■ **Description of the task**
From the first line of the data down to the line bearing "L’osmanthus ferait-il son retour ? Ecrit", output every line exactly and include no pictures.

■ **Data provided**
+ + + + + + +
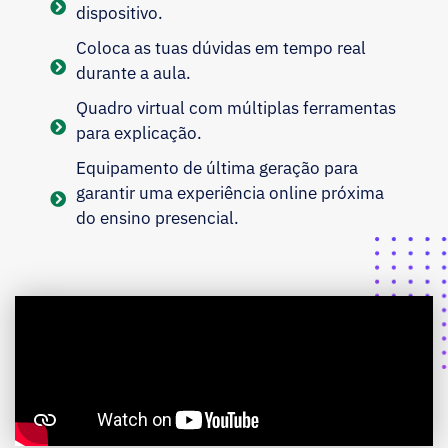
dispositivo.
Coloca as tuas dúvidas em tempo real
durante a aula.
Quadro virtual com múltiplas ferramentas
para explicação.
Equipamento de última geração para
garantir uma experiência online próxima
do ensino presencial.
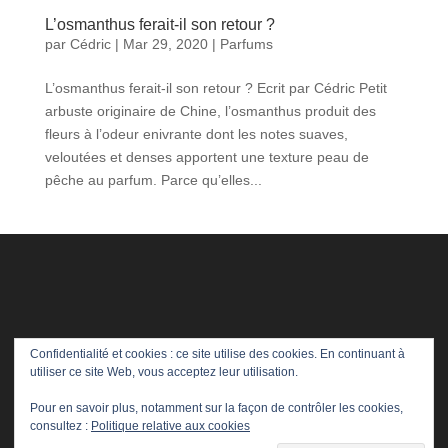
L’osmanthus ferait-il son retour ?
par
Cédric
|
Mar 29, 2020
|
Parfums
L’osmanthus ferait-il son retour ? Ecrit par Cédric Petit
arbuste originaire de Chine, l’osmanthus produit des
fleurs à l’odeur enivrante dont les notes suaves,
veloutées et denses apportent une texture peau de
pêche au parfum. Parce qu’elles...
Confidentialité et cookies : ce site utilise des cookies. En continuant à
utiliser ce site Web, vous acceptez leur utilisation.
Pour en savoir plus, notamment sur la façon de contrôler les cookies,
consultez :
Politique relative aux cookies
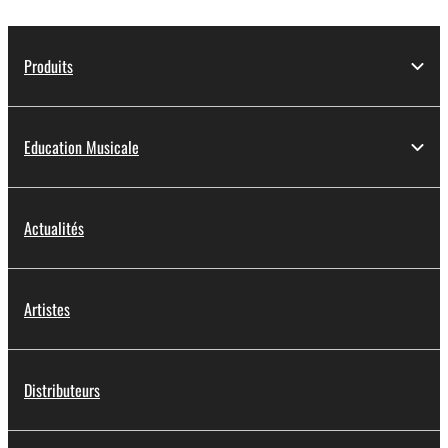
Produits
Education Musicale
Actualités
Artistes
Distributeurs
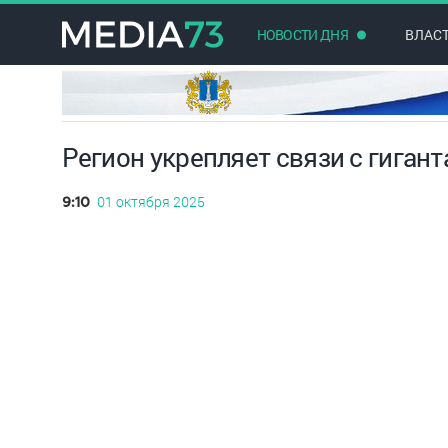
НОВОСТИ ДНЯ
ВЛАС
Регион укрепляет связи с гига
01 октября 2025
9:10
+ + + + + + +
■ **Expected answer**
dispositivo.
Coloca as tuas dúvidas em tempo real
durante a aula.
Quadro virtual com múltiplas ferramentas
para explicação.
Equipamento de última geração para
garantir uma experiência online próxima
do ensino presencial.
L’osmanthus ferait-il son retour ?
par
Cédric
|
Mar 29, 2020
|
Parfums
L’osmanthus ferait-il son retour ? Ecrit par Cédric Petit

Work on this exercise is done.